• _Text provided_:
_ _ _

Aeschylus was contemporaries with Pericles, the Athenian general and statesman about 30 years his junior, who during his rise to prominence was in fact Aeschylus’ final financier: a producer. As it happens and for no good reason, earlier this summer I read Pericles, which because of its dubious authorship is rather the stepchild, the snowy white crane seeking to join the already full marsh, of the Shakespeare canon. It’s not swift or sophisticated, (nor, as a romance, is it at all historical, evoking only, and rather cheaply, the polytheism of the Age of Pericles), but I liked it and I find I can’t let go of a device I had never encountered before, which apparently by Shakespeare’s time was already a dying custom of early modern drama. I’m amateur enough not to have known the term “dumbshow,” and I’m uneasy with the ableist parlance, but anyone familiar with the Hollywood narrative shortcut, the montage, can recognize its essence. Never longer than ten lines or so of suggestive stage direction (I imagine the players acting it out in silhouette upstage from the narrator/chorus), it’s essentially quick pantomime, to provide some story-advancing exposition between acts. The operative characters receive a messenger’s scroll or board a ship or conduct an assignation, wordlessly, so that the subsequent act can open on a scene that needs that transaction to have occurred. I had the notion, reading, that (gods grant me this little prolepsis) when the tragedy of the Trump era is written, it might best be written as theater, and it ought to revive the device. To my mind, this is where, upstage in near darkness, Rabbitt and Flood are seen dialing and answering the phone, nodding and smirking, while the narrator explains that Barr’s deputy was sharing with his former coworker the opportunity their bosses had, to tip the scales. Day was turning to evening in Washington DC, and the equilibrium was canting.

_ _ _

• _Data extract_:

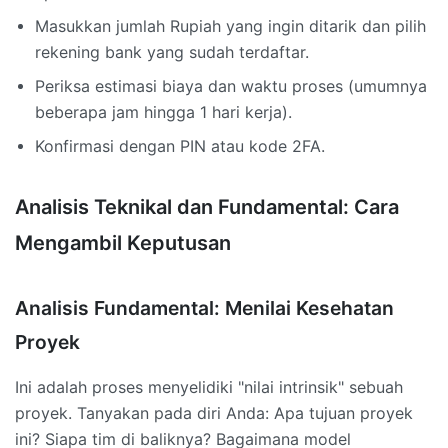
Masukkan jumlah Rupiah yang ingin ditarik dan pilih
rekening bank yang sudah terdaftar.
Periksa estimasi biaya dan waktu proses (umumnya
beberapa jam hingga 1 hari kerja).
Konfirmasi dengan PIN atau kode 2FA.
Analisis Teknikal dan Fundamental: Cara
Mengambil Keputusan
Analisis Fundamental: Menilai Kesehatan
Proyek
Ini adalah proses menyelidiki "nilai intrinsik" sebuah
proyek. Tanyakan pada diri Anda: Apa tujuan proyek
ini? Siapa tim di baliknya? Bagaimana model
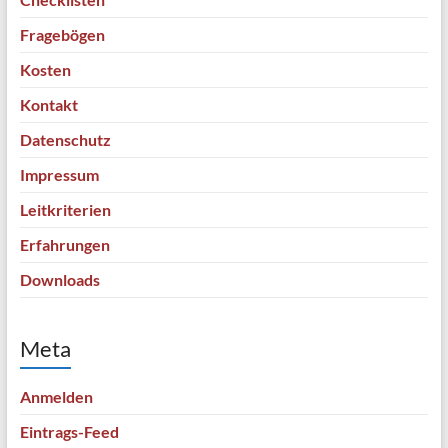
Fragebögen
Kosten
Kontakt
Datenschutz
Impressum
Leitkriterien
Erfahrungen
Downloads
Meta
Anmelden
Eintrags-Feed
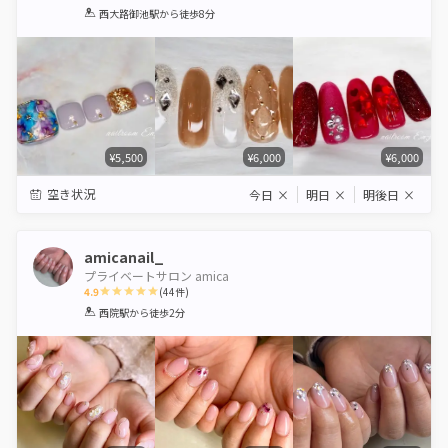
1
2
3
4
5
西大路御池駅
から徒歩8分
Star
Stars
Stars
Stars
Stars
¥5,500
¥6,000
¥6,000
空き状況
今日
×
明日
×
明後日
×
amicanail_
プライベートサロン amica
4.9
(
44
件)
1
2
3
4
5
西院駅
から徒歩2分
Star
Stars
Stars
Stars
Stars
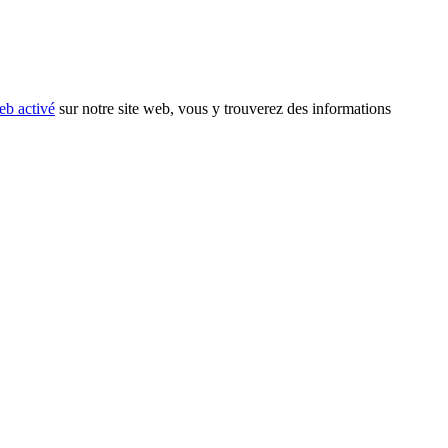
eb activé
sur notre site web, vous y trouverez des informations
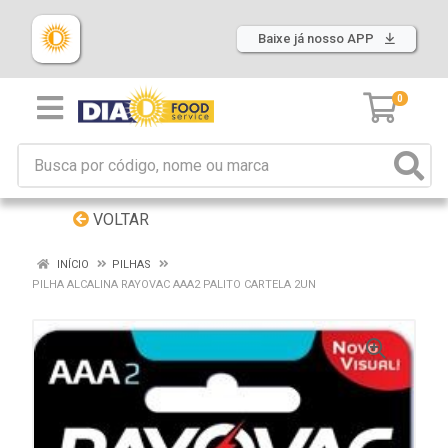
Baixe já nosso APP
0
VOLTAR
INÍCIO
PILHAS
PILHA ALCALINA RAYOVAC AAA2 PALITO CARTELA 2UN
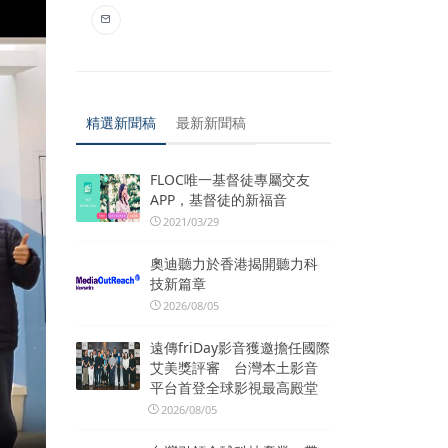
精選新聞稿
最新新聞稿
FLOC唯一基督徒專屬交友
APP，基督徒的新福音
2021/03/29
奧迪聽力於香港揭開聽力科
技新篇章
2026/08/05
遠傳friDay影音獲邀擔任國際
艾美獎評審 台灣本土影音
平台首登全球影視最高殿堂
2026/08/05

_ _ _

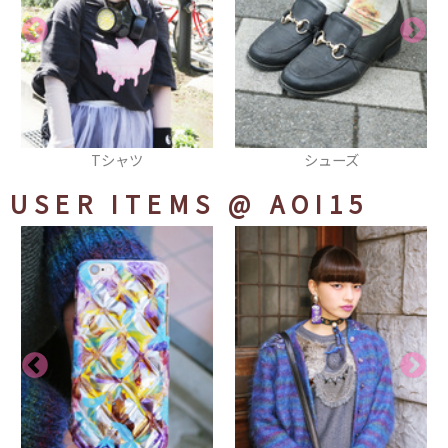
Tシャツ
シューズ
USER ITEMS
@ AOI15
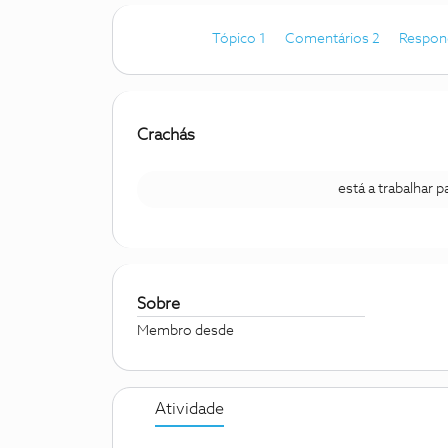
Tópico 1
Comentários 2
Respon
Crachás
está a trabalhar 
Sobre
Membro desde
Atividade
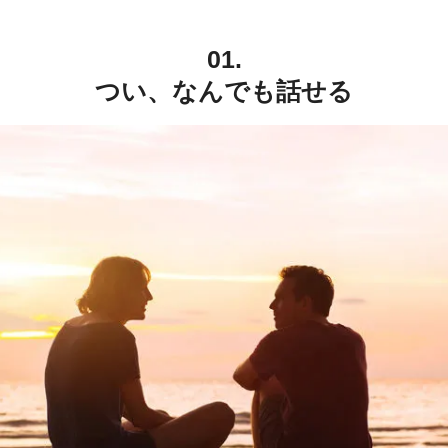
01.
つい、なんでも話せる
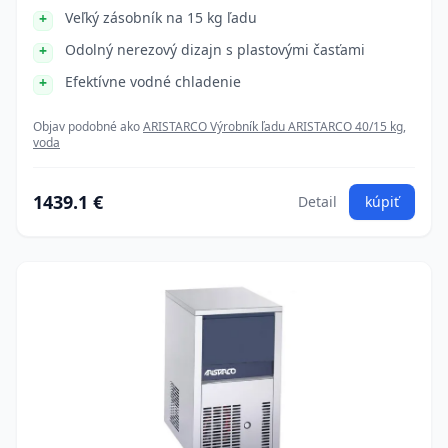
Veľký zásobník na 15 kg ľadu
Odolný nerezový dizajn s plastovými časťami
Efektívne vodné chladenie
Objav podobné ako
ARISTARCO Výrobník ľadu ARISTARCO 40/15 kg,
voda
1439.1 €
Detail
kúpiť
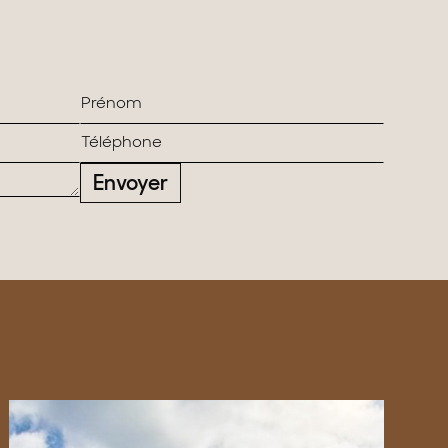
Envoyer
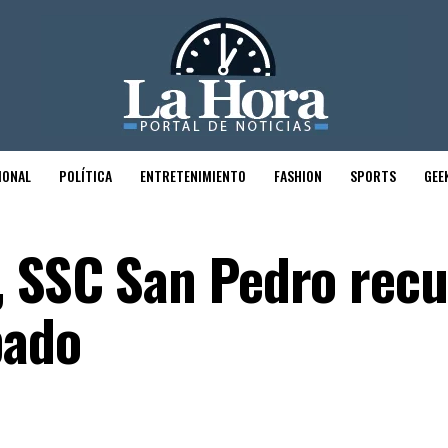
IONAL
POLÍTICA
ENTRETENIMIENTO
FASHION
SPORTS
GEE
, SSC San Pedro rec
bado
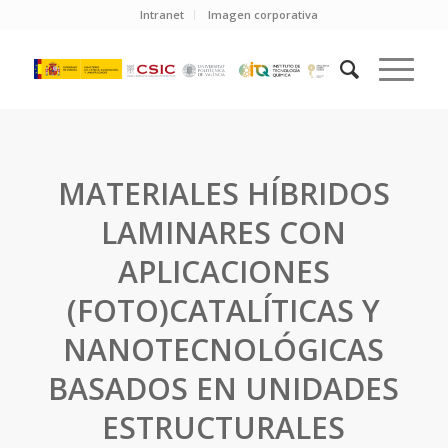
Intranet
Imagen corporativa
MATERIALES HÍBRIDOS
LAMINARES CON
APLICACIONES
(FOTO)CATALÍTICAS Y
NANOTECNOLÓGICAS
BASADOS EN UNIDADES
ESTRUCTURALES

_ _ _

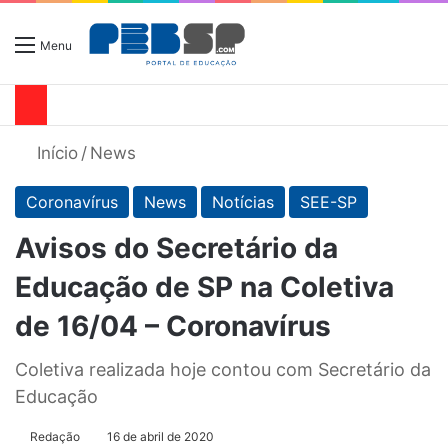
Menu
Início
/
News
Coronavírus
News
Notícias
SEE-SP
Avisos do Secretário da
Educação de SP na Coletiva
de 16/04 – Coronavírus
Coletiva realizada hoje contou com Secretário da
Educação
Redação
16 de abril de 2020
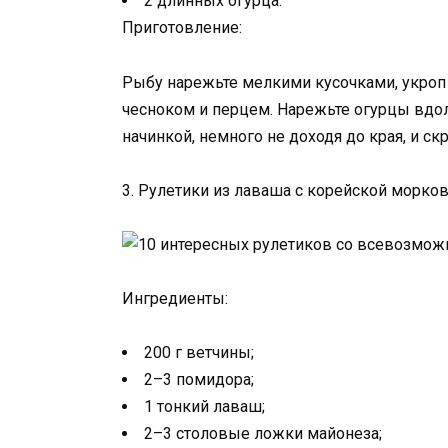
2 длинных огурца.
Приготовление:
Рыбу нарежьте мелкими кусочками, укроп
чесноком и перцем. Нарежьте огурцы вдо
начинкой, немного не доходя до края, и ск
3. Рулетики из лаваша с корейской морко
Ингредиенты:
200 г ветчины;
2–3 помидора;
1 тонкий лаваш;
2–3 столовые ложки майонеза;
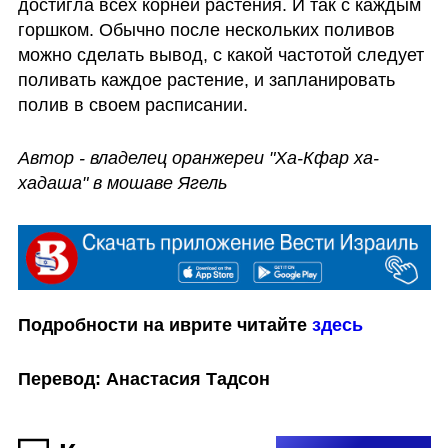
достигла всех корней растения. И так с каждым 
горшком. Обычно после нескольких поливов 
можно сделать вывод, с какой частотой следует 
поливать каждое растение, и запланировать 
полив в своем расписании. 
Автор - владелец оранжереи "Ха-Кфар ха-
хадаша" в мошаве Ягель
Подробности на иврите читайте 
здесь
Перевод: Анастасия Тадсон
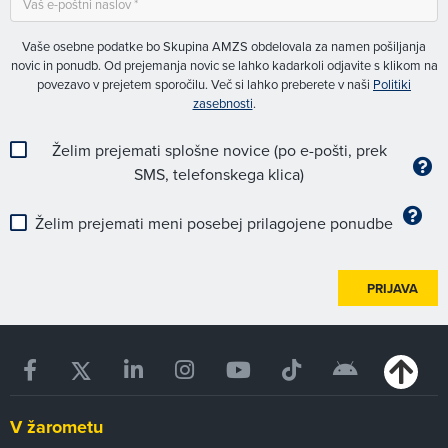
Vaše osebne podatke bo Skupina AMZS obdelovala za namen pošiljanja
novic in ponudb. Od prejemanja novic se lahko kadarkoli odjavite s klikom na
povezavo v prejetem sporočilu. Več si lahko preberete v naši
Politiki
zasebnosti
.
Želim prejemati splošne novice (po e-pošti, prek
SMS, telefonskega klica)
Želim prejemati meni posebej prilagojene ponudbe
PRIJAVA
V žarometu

_ _ _

• _Instructions for the task_:
Answer these questions using the text about the dumbshow.
(a) About how many years younger than Aeschylus was Pericles?
(b) Which Hollywood narrative shortcut does the text say shares the dumbshow's essence?
(c) How long, at most, does a dumbshow run?

• _Expected answer_:
(a) About 30 years.
(b) The montage.
(c) Ten lines or so of stage direction.